[Opening AVAILABLE DATA section]

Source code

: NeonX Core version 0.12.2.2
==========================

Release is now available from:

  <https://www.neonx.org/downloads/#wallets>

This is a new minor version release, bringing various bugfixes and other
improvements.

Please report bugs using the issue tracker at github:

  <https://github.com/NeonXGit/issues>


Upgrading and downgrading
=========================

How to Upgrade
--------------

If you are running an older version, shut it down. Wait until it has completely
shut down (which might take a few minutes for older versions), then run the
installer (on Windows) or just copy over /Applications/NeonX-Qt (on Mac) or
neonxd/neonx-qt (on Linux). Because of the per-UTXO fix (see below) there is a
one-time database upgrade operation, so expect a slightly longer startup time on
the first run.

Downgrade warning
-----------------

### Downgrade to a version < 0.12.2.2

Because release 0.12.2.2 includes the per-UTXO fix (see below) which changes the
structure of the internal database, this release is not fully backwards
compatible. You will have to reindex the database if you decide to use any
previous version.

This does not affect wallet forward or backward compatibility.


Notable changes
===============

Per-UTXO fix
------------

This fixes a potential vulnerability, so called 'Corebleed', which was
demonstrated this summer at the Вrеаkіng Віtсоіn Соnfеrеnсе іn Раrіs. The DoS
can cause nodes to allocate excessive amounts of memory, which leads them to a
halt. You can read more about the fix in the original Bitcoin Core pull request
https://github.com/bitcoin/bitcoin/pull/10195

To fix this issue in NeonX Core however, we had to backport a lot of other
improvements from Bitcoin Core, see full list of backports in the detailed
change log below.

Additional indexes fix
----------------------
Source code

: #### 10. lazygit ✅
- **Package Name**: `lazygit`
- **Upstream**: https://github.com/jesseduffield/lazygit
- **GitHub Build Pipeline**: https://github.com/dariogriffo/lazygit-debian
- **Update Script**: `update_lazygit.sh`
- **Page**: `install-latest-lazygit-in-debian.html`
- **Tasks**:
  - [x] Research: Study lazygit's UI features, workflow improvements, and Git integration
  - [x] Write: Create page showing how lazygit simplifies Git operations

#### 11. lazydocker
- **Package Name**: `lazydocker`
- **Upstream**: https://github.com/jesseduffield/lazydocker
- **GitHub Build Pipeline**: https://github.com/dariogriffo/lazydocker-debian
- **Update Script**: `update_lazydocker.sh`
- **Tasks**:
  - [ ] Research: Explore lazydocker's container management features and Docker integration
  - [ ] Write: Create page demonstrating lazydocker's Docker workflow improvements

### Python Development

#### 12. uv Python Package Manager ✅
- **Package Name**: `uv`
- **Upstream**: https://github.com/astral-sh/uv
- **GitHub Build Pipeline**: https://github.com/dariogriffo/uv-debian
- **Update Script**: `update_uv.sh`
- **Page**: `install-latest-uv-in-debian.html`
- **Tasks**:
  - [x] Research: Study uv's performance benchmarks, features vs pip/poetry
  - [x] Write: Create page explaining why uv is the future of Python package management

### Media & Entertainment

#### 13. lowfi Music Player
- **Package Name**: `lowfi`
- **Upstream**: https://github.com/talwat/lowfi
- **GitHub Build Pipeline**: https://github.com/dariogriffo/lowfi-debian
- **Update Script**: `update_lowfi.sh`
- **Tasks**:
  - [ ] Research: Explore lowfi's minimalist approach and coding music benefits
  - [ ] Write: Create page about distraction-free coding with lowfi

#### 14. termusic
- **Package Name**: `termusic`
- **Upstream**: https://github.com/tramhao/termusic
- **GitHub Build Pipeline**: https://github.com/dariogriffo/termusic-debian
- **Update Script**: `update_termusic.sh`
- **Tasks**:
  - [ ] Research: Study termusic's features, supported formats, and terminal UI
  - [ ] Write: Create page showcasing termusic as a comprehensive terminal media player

[Closing AVAILABLE DATA section]

Reproduce each of the items above character for character, from the first line to the last.

EXERCISE OUTPUT:
Source code

: NeonX Core version 0.12.2.2
==========================

Release is now available from:

  <https://www.neonx.org/downloads/#wallets>

This is a new minor version release, bringing various bugfixes and other
improvements.

Please report bugs using the issue tracker at github:

  <https://github.com/NeonXGit/issues>


Upgrading and downgrading
=========================

How to Upgrade
--------------

If you are running an older version, shut it down. Wait until it has completely
shut down (which might take a few minutes for older versions), then run the
installer (on Windows) or just copy over /Applications/NeonX-Qt (on Mac) or
neonxd/neonx-qt (on Linux). Because of the per-UTXO fix (see below) there is a
one-time database upgrade operation, so expect a slightly longer startup time on
the first run.

Downgrade warning
-----------------

### Downgrade to a version < 0.12.2.2

Because release 0.12.2.2 includes the per-UTXO fix (see below) which changes the
structure of the internal database, this release is not fully backwards
compatible. You will have to reindex the database if you decide to use any
previous version.

This does not affect wallet forward or backward compatibility.


Notable changes
===============

Per-UTXO fix
------------

This fixes a potential vulnerability, so called 'Corebleed', which was
demonstrated this summer at the Вrеаkіng Віtсоіn Соnfеrеnсе іn Раrіs. The DoS
can cause nodes to allocate excessive amounts of memory, which leads them to a
halt. You can read more about the fix in the original Bitcoin Core pull request
https://github.com/bitcoin/bitcoin/pull/10195

To fix this issue in NeonX Core however, we had to backport a lot of other
improvements from Bitcoin Core, see full list of backports in the detailed
change log below.

Additional indexes fix
----------------------
Source code

: #### 10. lazygit ✅
- **Package Name**: `lazygit`
- **Upstream**: https://github.com/jesseduffield/lazygit
- **GitHub Build Pipeline**: https://github.com/dariogriffo/lazygit-debian
- **Update Script**: `update_lazygit.sh`
- **Page**: `install-latest-lazygit-in-debian.html`
- **Tasks**:
  - [x] Research: Study lazygit's UI features, workflow improvements, and Git integration
  - [x] Write: Create page showing how lazygit simplifies Git operations

#### 11. lazydocker
- **Package Name**: `lazydocker`
- **Upstream**: https://github.com/jesseduffield/lazydocker
- **GitHub Build Pipeline**: https://github.com/dariogriffo/lazydocker-debian
- **Update Script**: `update_lazydocker.sh`
- **Tasks**:
  - [ ] Research: Explore lazydocker's container management features and Docker integration
  - [ ] Write: Create page demonstrating lazydocker's Docker workflow improvements

### Python Development

#### 12. uv Python Package Manager ✅
- **Package Name**: `uv`
- **Upstream**: https://github.com/astral-sh/uv
- **GitHub Build Pipeline**: https://github.com/dariogriffo/uv-debian
- **Update Script**: `update_uv.sh`
- **Page**: `install-latest-uv-in-debian.html`
- **Tasks**:
  - [x] Research: Study uv's performance benchmarks, features vs pip/poetry
  - [x] Write: Create page explaining why uv is the future of Python package management

### Media & Entertainment

#### 13. lowfi Music Player
- **Package Name**: `lowfi`
- **Upstream**: https://github.com/talwat/lowfi
- **GitHub Build Pipeline**: https://github.com/dariogriffo/lowfi-debian
- **Update Script**: `update_lowfi.sh`
- **Tasks**:
  - [ ] Research: Explore lowfi's minimalist approach and coding music benefits
  - [ ] Write: Create page about distraction-free coding with lowfi

#### 14. termusic
- **Package Name**: `termusic`
- **Upstream**: https://github.com/tramhao/termusic
- **GitHub Build Pipeline**: https://github.com/dariogriffo/termusic-debian
- **Update Script**: `update_termusic.sh`
- **Tasks**:
  - [ ] Research: Study termusic's features, supported formats, and terminal UI
  - [ ] Write: Create page showcasing termusic as a comprehensive terminal media player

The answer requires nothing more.